TASK ITEM - Each line below is to be repeated exactly; any picture is to be left out.

INFORMATION SHOWN -
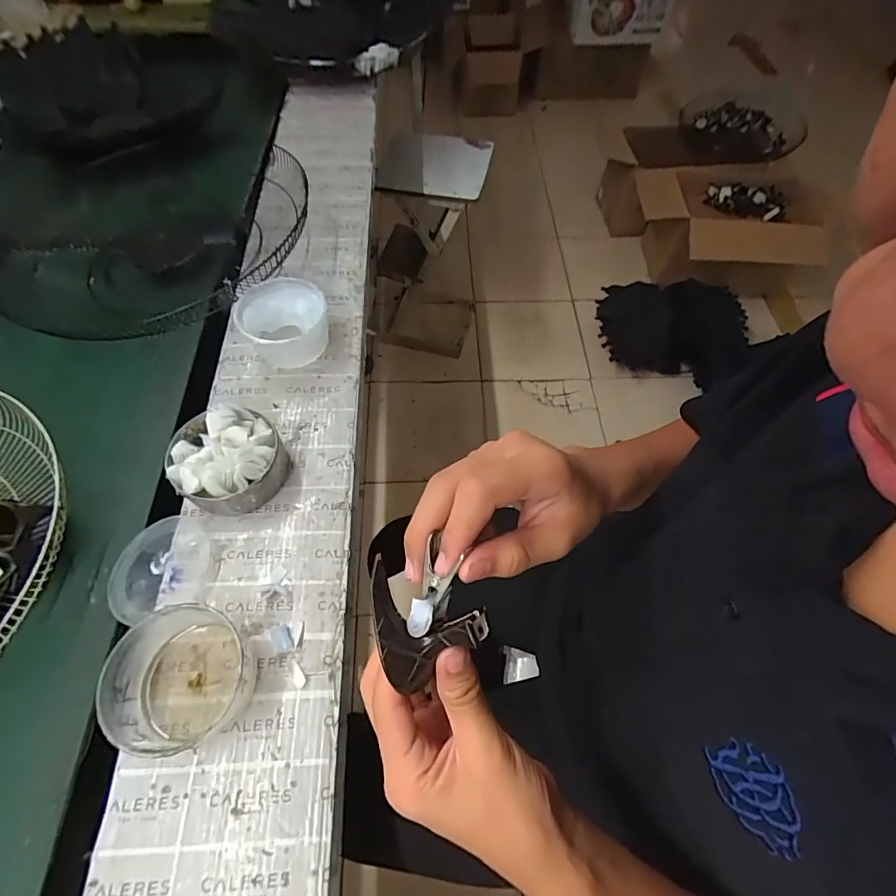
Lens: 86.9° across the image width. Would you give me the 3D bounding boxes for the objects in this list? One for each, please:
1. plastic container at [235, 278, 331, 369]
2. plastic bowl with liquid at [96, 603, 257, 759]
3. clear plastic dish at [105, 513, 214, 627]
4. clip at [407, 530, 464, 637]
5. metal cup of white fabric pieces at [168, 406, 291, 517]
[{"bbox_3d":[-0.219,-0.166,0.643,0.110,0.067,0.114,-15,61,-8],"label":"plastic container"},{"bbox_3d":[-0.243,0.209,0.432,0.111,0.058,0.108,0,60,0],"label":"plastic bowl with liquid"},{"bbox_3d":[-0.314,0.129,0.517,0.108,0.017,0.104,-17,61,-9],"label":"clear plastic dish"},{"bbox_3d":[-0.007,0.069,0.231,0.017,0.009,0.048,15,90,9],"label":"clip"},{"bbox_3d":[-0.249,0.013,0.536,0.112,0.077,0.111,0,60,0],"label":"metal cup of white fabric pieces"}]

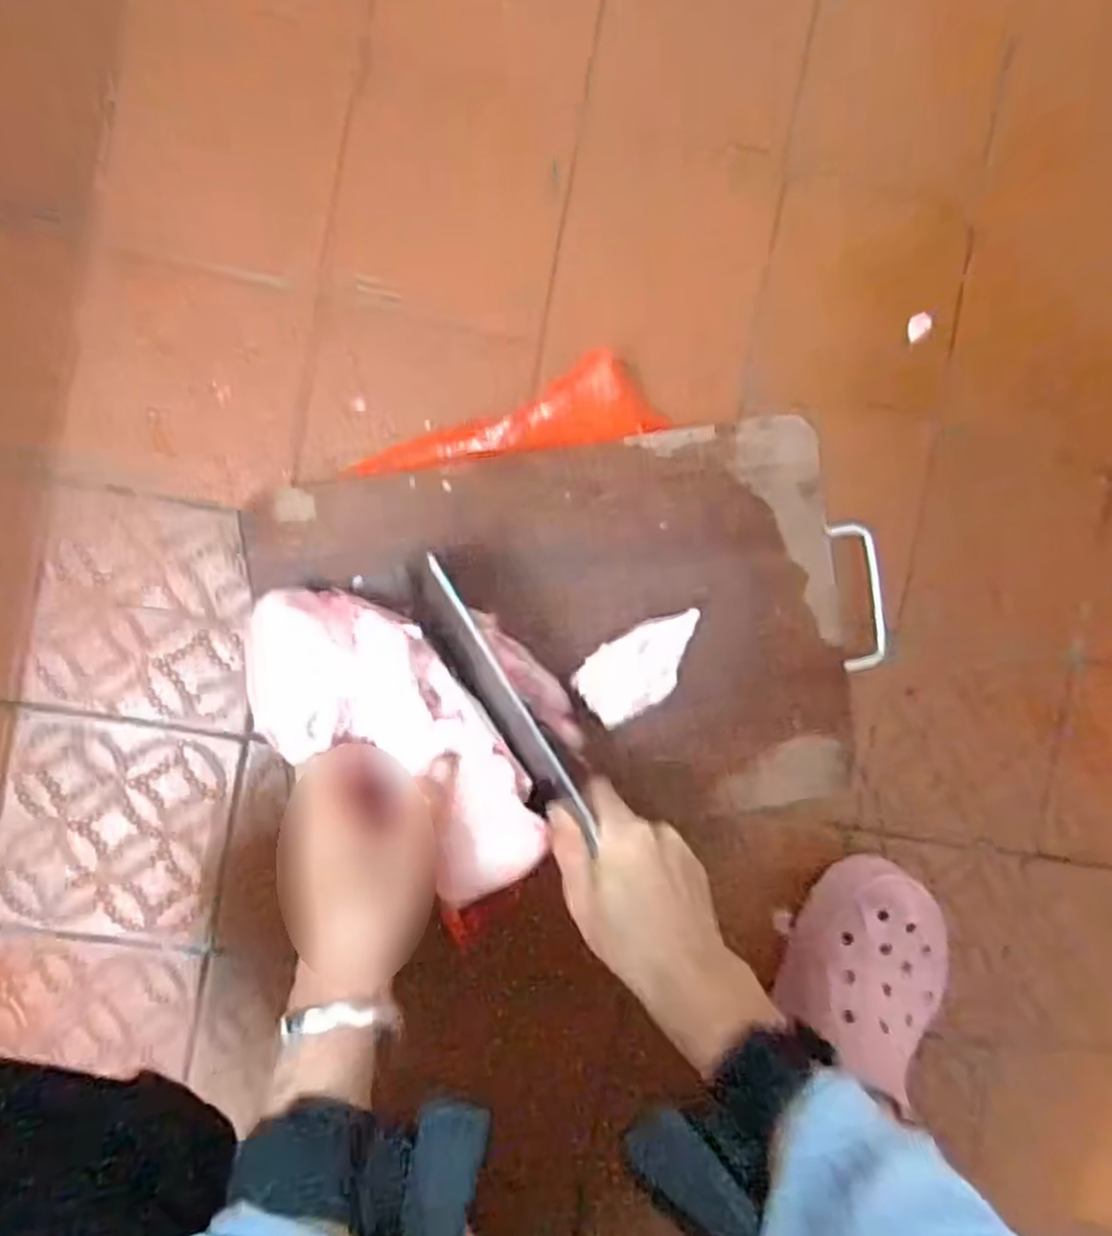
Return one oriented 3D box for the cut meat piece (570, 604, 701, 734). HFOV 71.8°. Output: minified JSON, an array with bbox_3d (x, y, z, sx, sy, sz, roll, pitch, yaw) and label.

WRITTEN RESPONSE -
Lens: 86.9° across the image width. Would you give me the 3D bounding boxes for the objects in this list? One for each, please:
1. plastic container at [235, 278, 331, 369]
2. plastic bowl with liquid at [96, 603, 257, 759]
3. clear plastic dish at [105, 513, 214, 627]
4. clip at [407, 530, 464, 637]
5. metal cup of white fabric pieces at [168, 406, 291, 517]
[{"bbox_3d":[-0.219,-0.166,0.643,0.110,0.067,0.114,-15,61,-8],"label":"plastic container"},{"bbox_3d":[-0.243,0.209,0.432,0.111,0.058,0.108,0,60,0],"label":"plastic bowl with liquid"},{"bbox_3d":[-0.314,0.129,0.517,0.108,0.017,0.104,-17,61,-9],"label":"clear plastic dish"},{"bbox_3d":[-0.007,0.069,0.231,0.017,0.009,0.048,15,90,9],"label":"clip"},{"bbox_3d":[-0.249,0.013,0.536,0.112,0.077,0.111,0,60,0],"label":"metal cup of white fabric pieces"}]

Return one oriented 3D box for the cut meat piece (570, 604, 701, 734). HFOV 71.8°. Output: minified JSON, an array with bbox_3d (x, y, z, sx, sy, sz, roll, pitch, yaw) and label.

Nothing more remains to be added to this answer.